Ancient grains, so precious today, are the predecessors of modern varieties that are mainly used for the production of bread and baked goods. They were grown by our ancestors thousands of years ago, before disappearing from the fields for reasons of efficiency. There are many good reasons for the current revival of ancient grains: a 10,000-year-old tradition, their high nutrient content, special taste, exclusivity, naturalness and sustainable production.
We would like to present the six most interesting ancient grain species below.
Einkorn is one of the ancestors of modern bread wheat, which is today used in over 90 % of breads and baked goods worldwide. The first archaeological finds of einkorn date back to around 8,200 B.C. Today, this robust grain is gaining in popularity.
Emmer is one of the oldest grains and fed entire generations in Babylon, ancient Greece and ancient Egypt. Its re-emerging popularity can be attributed to various sensory and ecological benefits.
This 7,000-year-old grain originated in the Middle East and is now very popular in bakeries thanks to its wide range of uses: Rye bread, sweet baked goods, as well as tasty sprouts benefit from its delicately spicy flavour.
Khorasan wheat originated about 6,000 years ago following the spontaneous crossing of wheat varieties, and spread throughout Egypt. Thanks to its excellent gluten properties, it is relatively suitable for baking and gives baked goods a delicious nutty-buttery note.

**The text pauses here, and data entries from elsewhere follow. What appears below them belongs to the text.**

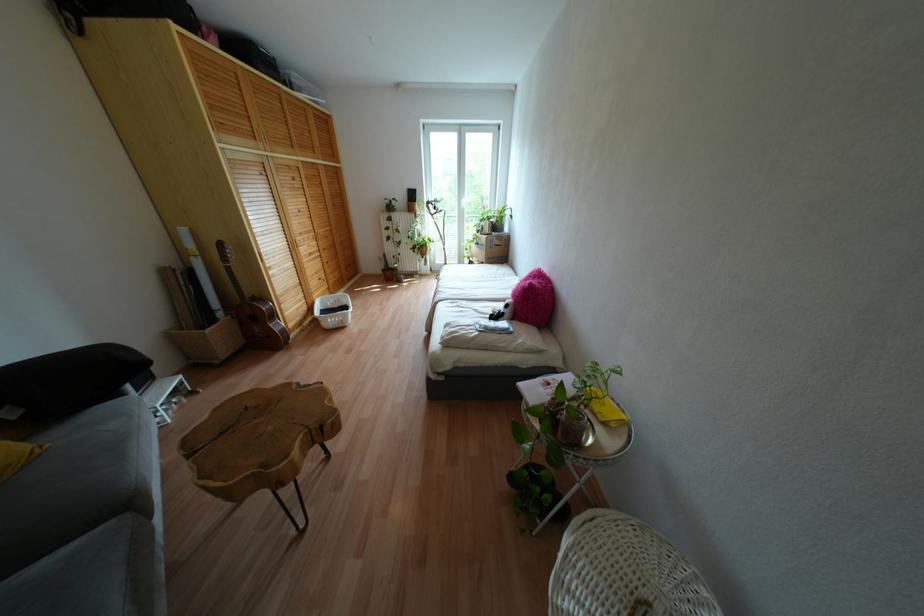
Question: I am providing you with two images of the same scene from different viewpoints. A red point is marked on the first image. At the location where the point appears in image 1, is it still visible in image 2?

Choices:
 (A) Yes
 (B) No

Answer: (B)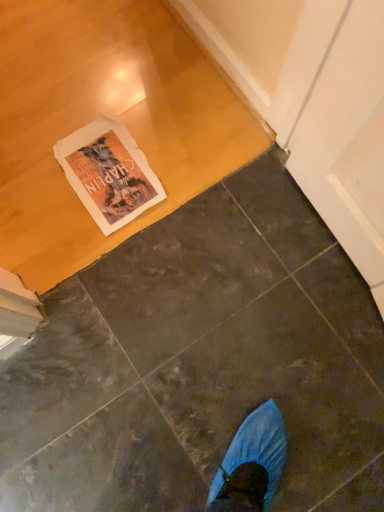
Locate an element on the screen. This screenshot has width=384, height=512. free spot to the left of white paper magazine at upper left is located at coordinates (21, 154).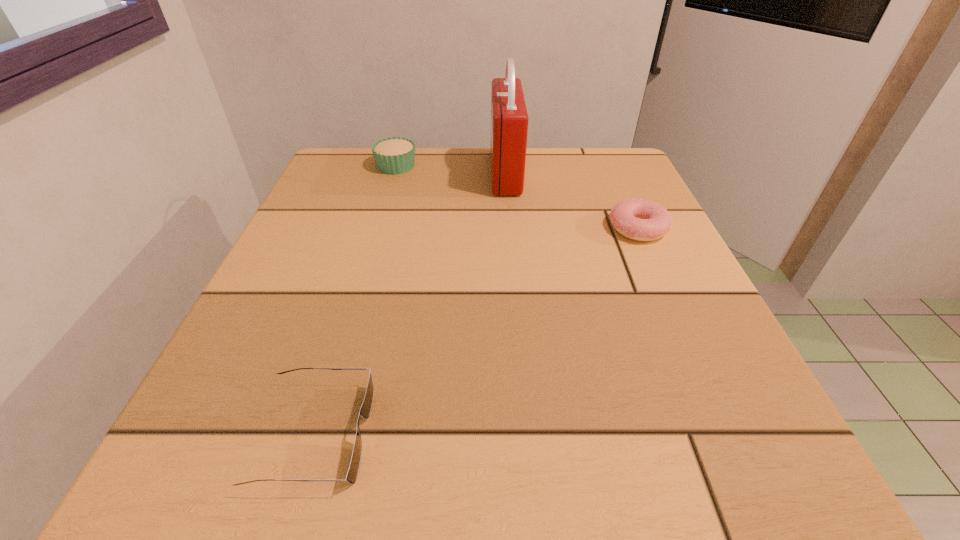
The width and height of the screenshot is (960, 540). In the image, there is a desktop. Identify the location of free space at the far edge. (544, 197).

Locate an element on the screen. vacant space at the near edge of the desktop is located at coordinates (597, 429).

The height and width of the screenshot is (540, 960). What are the coordinates of `free region at the left edge of the desktop` in the screenshot? It's located at (317, 346).

Find the location of a particular element. The width and height of the screenshot is (960, 540). vacant region at the right edge of the desktop is located at coordinates (667, 392).

In the image, there is a desktop. What are the coordinates of `vacant space at the far left corner` in the screenshot? It's located at (338, 194).

At what (x,y) coordinates should I click in order to perform the action: click on free space at the far right corner of the desktop. Please return your answer as a coordinate pair (x, y). Looking at the image, I should click on (588, 195).

The height and width of the screenshot is (540, 960). I want to click on free spot between the first-aid kit and the doughnut, so coord(572,200).

At what (x,y) coordinates should I click in order to perform the action: click on unoccupied position between the rightmost object and the nearest object. Please return your answer as a coordinate pair (x, y). Looking at the image, I should click on (476, 331).

Where is `free space between the cupcake and the doughnut`? The width and height of the screenshot is (960, 540). free space between the cupcake and the doughnut is located at coordinates (517, 197).

At what (x,y) coordinates should I click in order to perform the action: click on free space between the first-aid kit and the cupcake. Please return your answer as a coordinate pair (x, y). Looking at the image, I should click on (x=451, y=170).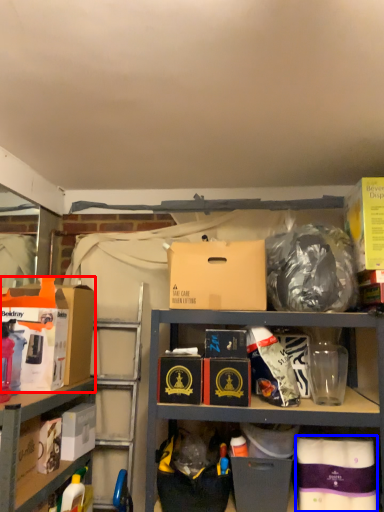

Common barley reached the height of its popularity around 3,000 B.C. when it was able to supplant the established emmer and einkorn varieties in the fields. Bakers and other food manufacturers have now rediscovered known common barley varieties.
An ancient variety of today spelt is again being cultivated in Germany, and has been for several years: Bauländer spelt can be found in fields in the "Bauland" in northern Baden. Even the holy Benedictine abbess, Hildegard of Bingen (1098-1179), recognised and described the many benefits of this ancient grain.
Pseudocereals are not bread grains. Pseudocereals such as amaranth, quinoa and buckwheat are actually annual plants of which the seeds can used whole or ground in baked goods.